# Homework Help: Fourier Series Problem

1. Mar 2, 2012

### TW Cantor

1. The problem statement, all variables and given/known data
f(t) is an odd, periodic function with period 1 and:

f(t) = -5.5 + 22*t2 for -0.5 ≤ t < 0

i) find the Fourier coefficient bn
ii) find the Fourier coefficient b5

2. Relevant equations
bn = (2/T) * ∫ f(t) *sin((2*n*∏*t)/T) dt between T/2 and -T/2

sin(n*∏) = 0 for all values of n
cos(n*∏) = 1 for even values of n
cos(n*∏) = -1 for odd values of n

3. The attempt at a solution

by integrating f(t)*sin((2*n*∏*t)/T) with respect to t i get:
-(11*sin(n*∏) - 11*n*∏*cos(n*∏))/(n^3 * ∏^3)

replacing the sin(n*∏) with 0 i get:
11*cos(n*∏))/(n^2 * ∏^2)

so this should be the solution to the first part of the question but when i put n into the equation as 5, i get the wrong answer. can anyone see where ive gone wrong?

2. Mar 2, 2012

### jbunniii

Can you show your intermediate steps when performing the integral?

In particular, I want to see what the bounds of the integral were and what expression you used for f(t).

Note that your function is only partly defined by this equation:

$f(t) = -5.5 + 22t^2$ for $-0.5 \leq t < 0$

This defines it on an interval of length 0.5. But the period is 1. So what is an equation for the function for the interval $0 < t < 0.5$? (You need to use the fact that the function is odd.)

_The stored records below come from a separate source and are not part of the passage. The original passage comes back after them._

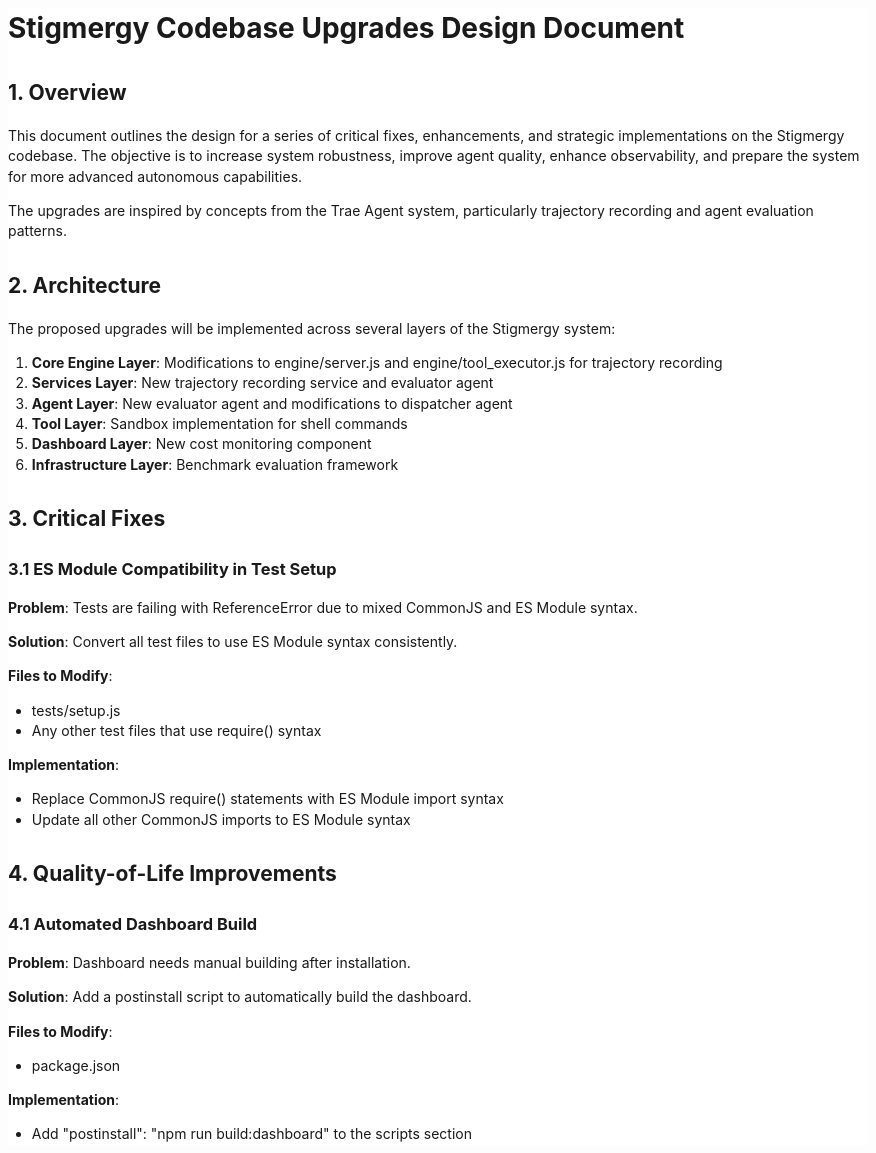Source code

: # Stigmergy Codebase Upgrades Design Document

## 1. Overview

This document outlines the design for a series of critical fixes, enhancements, and strategic implementations on the Stigmergy codebase. The objective is to increase system robustness, improve agent quality, enhance observability, and prepare the system for more advanced autonomous capabilities.

The upgrades are inspired by concepts from the Trae Agent system, particularly trajectory recording and agent evaluation patterns.

## 2. Architecture

The proposed upgrades will be implemented across several layers of the Stigmergy system:

1. **Core Engine Layer**: Modifications to engine/server.js and engine/tool_executor.js for trajectory recording
2. **Services Layer**: New trajectory recording service and evaluator agent
3. **Agent Layer**: New evaluator agent and modifications to dispatcher agent
4. **Tool Layer**: Sandbox implementation for shell commands
5. **Dashboard Layer**: New cost monitoring component
6. **Infrastructure Layer**: Benchmark evaluation framework

## 3. Critical Fixes

### 3.1 ES Module Compatibility in Test Setup

**Problem**: Tests are failing with ReferenceError due to mixed CommonJS and ES Module syntax.

**Solution**: Convert all test files to use ES Module syntax consistently.

**Files to Modify**:
- tests/setup.js
- Any other test files that use require() syntax

**Implementation**:
- Replace CommonJS require() statements with ES Module import syntax
- Update all other CommonJS imports to ES Module syntax

## 4. Quality-of-Life Improvements

### 4.1 Automated Dashboard Build

**Problem**: Dashboard needs manual building after installation.

**Solution**: Add a postinstall script to automatically build the dashboard.

**Files to Modify**:
- package.json

**Implementation**:
- Add "postinstall": "npm run build:dashboard" to the scripts section
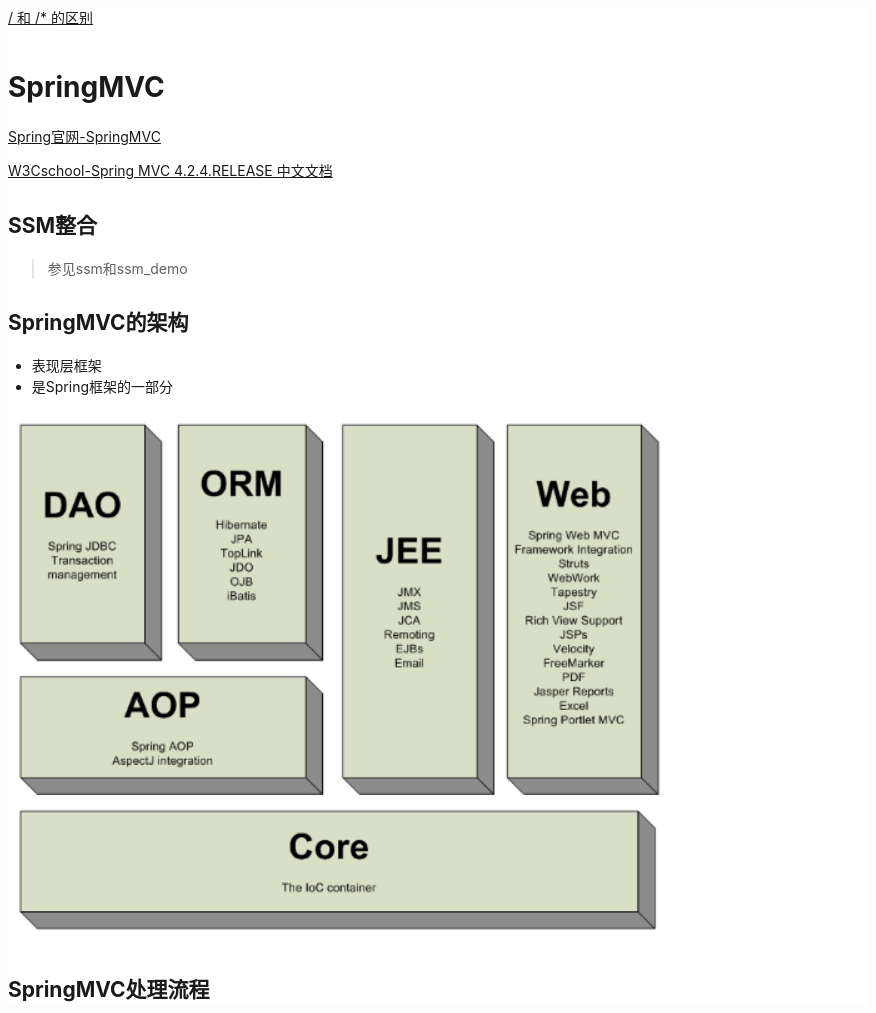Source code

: 

[/  和 /*  的区别](https://blog.csdn.net/qq_38296051/article/details/84975174)

# SpringMVC

[Spring官网-SpringMVC](https://docs.spring.io/spring-framework/docs/current/reference/html/web.html)

[W3Cschool-Spring MVC 4.2.4.RELEASE 中文文档](https://www.w3cschool.cn/spring_mvc_documentation_linesh_translation/)

## SSM整合

> 参见ssm和ssm_demo

## SpringMVC的架构

- 表现层框架
- 是Spring框架的一部分

![1578286176899](.\images\1578286176899.png)

## SpringMVC处理流程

P.S. It won't make any difference when integrating, but what does the oddness of the function imply that f(0) must be?

3. Mar 2, 2012

### TW Cantor

well im not really sure what to use as the bounds for the integral... i got confused when it said the period was 1 but the function is only true between -0.5 < t < 0. i know since its odd its asymettric about the vertical axis and since its periodic it might have something to do with that? i could use the equation f(-t) = -f(t) maybe?

4. Mar 2, 2012

### jbunniii

Yes, f(-t) = -f(t) is the defining characteristic of an odd function. Try using that to define what f(t) must be for 0 < t < 0.5.

5. Mar 2, 2012

### TW Cantor

so for 0 < t < 0.5, f(t) = 5.5 - 22*t^2 ?

then do i add the integral of:
f(t)*cos((2*pi*n*t)/T) dt between -0.5 < t < 0
and -f(t)*cos((2*pi*n*t)/T) dt between 0 < t < 0.5

because wont that just equal zero?

6. Mar 2, 2012

### TW Cantor

how would you integrate for this problem?

7. Mar 2, 2012

### LCKurtz

You use the half range formulas for the coefficients. Since f(t) is odd you know an = 0 for all n. The half range formula for $b_n$ for a function of period $2p$, which should be in your text, is$$b_n =\frac 2 p\int_0^p f(t)\sin(\frac{n\pi t}{p})\,dt$$

8. Mar 2, 2012

### jbunniii

Yes, that's right. The cosine terms are all even, and their coefficients will all be zero for an odd function.

9. Mar 2, 2012

### TW Cantor

ahh! ive been using sin instead of cos! i cant believe i did that.

so ive integrated
2/T ∫ f(t)*sin(n*π*t/T) dt between 0.5 and 0

and i get:
(22*cos(pi*n) - 11*n^2 *pi^2 + 22*n*pi*sin(n*pi) -22)/(2*(n^3 * pi^3))

since ive integrated for only half the period and between 0 < t < 0.5 i have to multiply by -2 to get it into the full period and between -0.5 < t < 0 right? and then i can replace sin(n*pi) and cos(n*pi)?

10. Mar 2, 2012

### jbunniii

I didn't check whether you calculated the integral correctly, but your method looks correct now.

11. Mar 2, 2012

### TW Cantor

yeah im getting the right answer now :-) thanks for your help!